* _EXERCISE PROMPT_: What is needed here is every line of the records that includes "down".

* _DATA FOR THIS TASK_:
Content starts

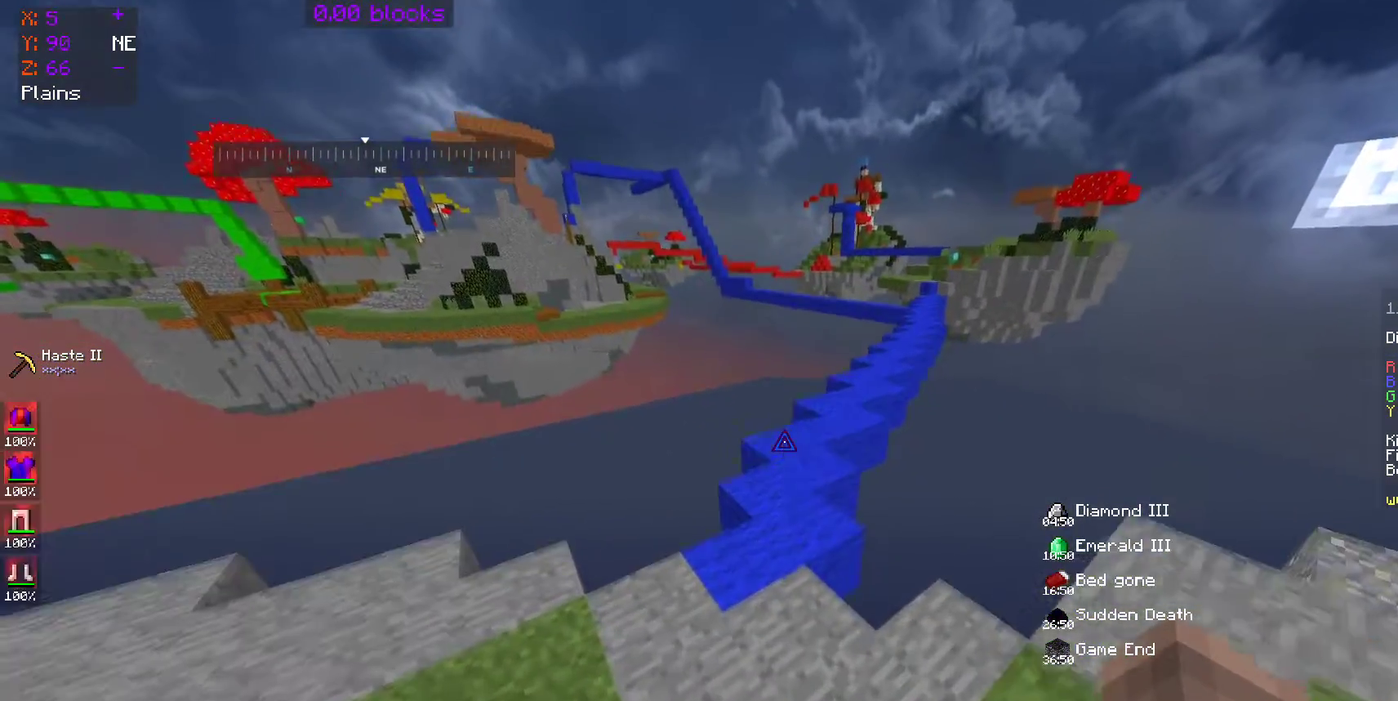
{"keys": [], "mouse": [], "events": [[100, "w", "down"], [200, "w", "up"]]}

Content ends
Content starts

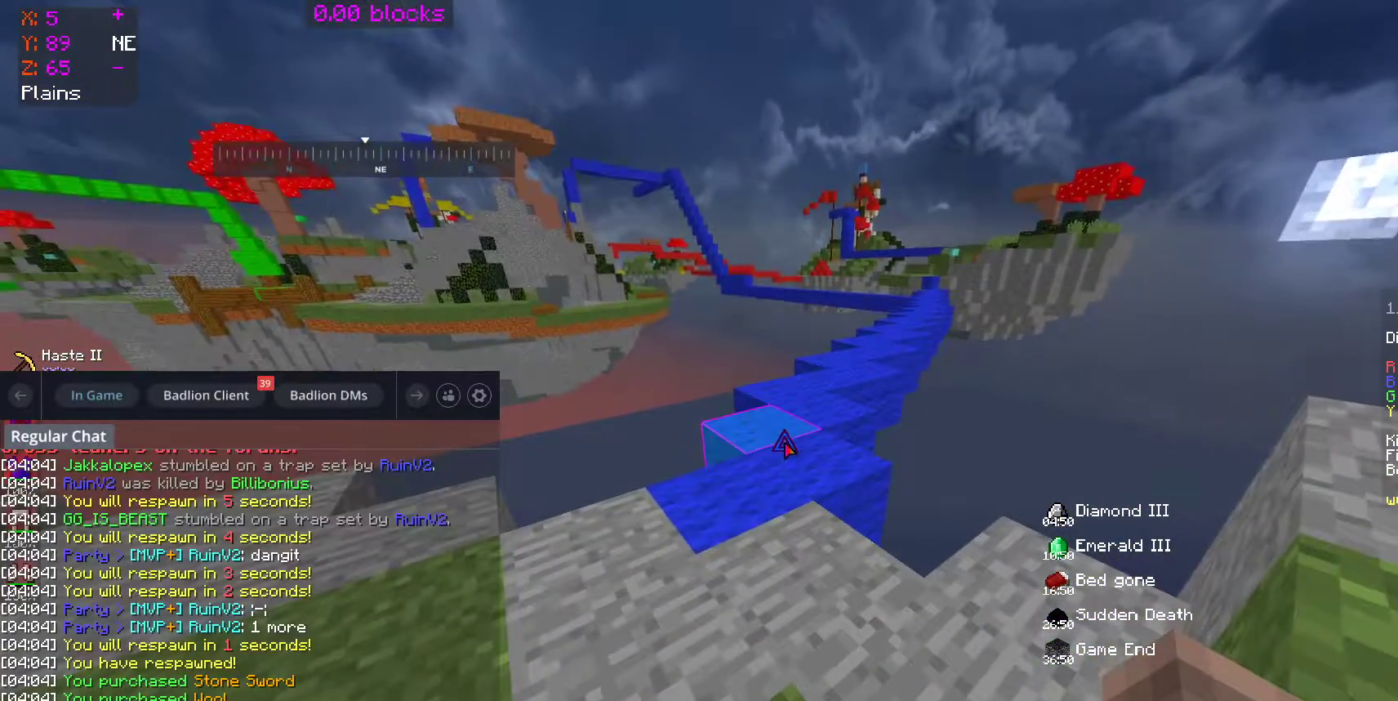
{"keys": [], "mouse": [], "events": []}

Content ends
Content starts

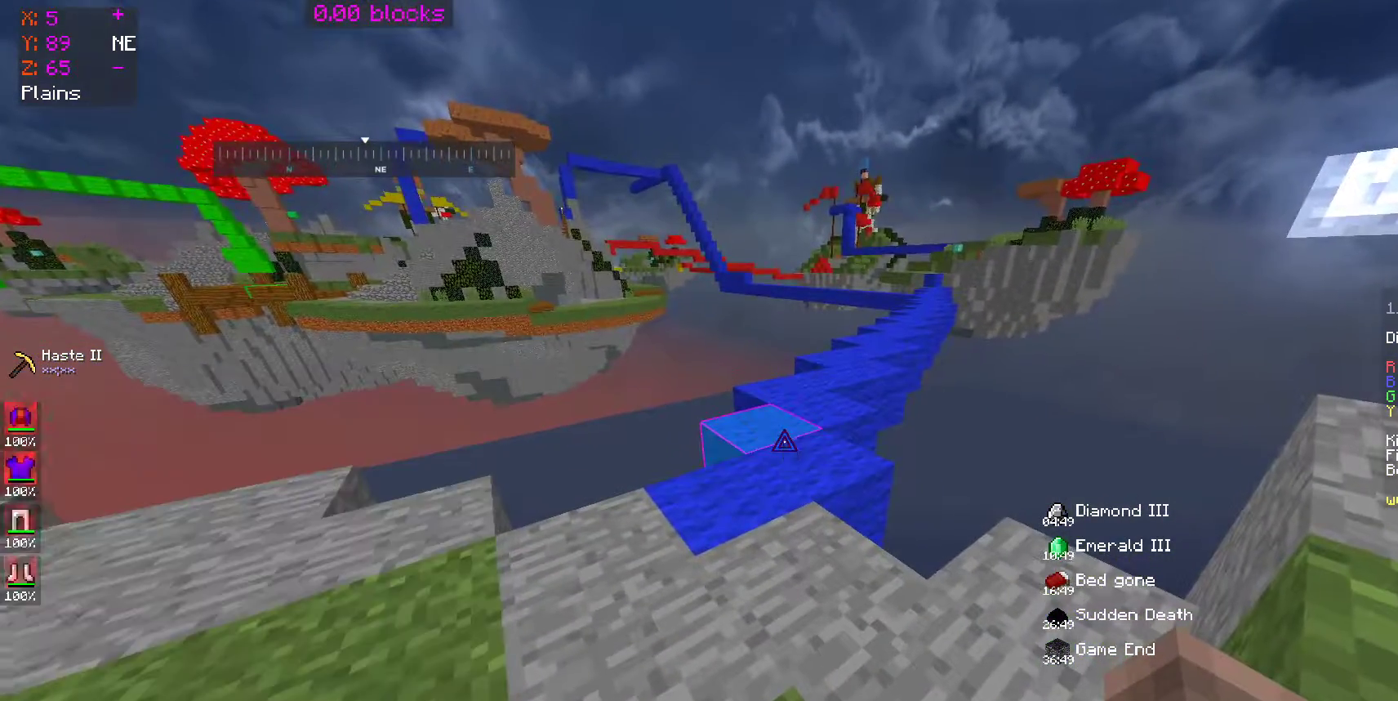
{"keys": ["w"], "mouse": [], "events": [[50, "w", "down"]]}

Content ends

* _ANSWER BELOW_:
{"keys": [], "mouse": [], "events": [[100, "w", "down"], [200, "w", "up"]]}
{"keys": ["w"], "mouse": [], "events": [[50, "w", "down"]]}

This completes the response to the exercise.